Mnangagwa knows this opens the door to great opportunities if we can exploit the huge demand of China for imports.
But the Chinese know that their turnaround was not achieved without both sweat and tears and we are going to have to face the same.
I was pleased last week when the President said that we may have to find our way in the world without donor aid. Donor aid is toxic in many ways. It breeds dependency and corruption and reduces self-dependence and initiative.
There are no examples of any country in the world growing more independent and wealthy on the back of donor aid. All that it does is inhibit the adoption of the painful steps we have to make, all of us, to make a living and secure our future.

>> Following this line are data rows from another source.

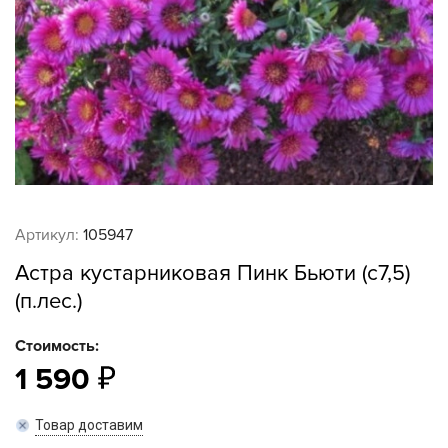
Артикул:
105947
Астра кустарниковая Пинк Бьюти (с7,5)
(п.лес.)
Стоимость:
1 590
Товар доставим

When the president returned home at the end of his trip to China, he got down to selecting and appointing a new Cabinet. His announcement was watched across the world and in very village and town in Zimbabwe.
He scaled his executive to 20 as he selected new faces all of whom are persons of integrity, capacity and experience.
The Chinese government is, at its heart, a meritocracy, ours must reflect the same. We are proving to being world leaders as Zimbabweans in all sorts of fields, it’s time to draw on that skills base and pick a team of winners.
Then it’s time to get down to work – how will we know we are making progress?
For me there are two select indicators – are we getting all girls into schools and are they getting a decent education and a start in life?
Are we changing life in the rural villages?
I was in the Inyangombe river valley this week at the invitation of local traditional leaders who had asked us to come and see what we could suggest to relieve the absolute poverty there.
What I found was a community that is so typical of the rest of rural Zimbabwe, villages with no active males, homesteads with widows and grandmothers and children – all living at levels that reflect absolute poverty. Every village with husbands, sons and daughters overseas or in South Africa.
We can only achieve all of this if we agree together to work towards these common goals.
A start has been made, we need to keep up the momentum for change not allow our personal agenda’s to deviate us from the task.
Do not think, for one minute, that we have time on our side – the crisis under our feet is brewing and I see the real possibility of economic problems in the immediate future.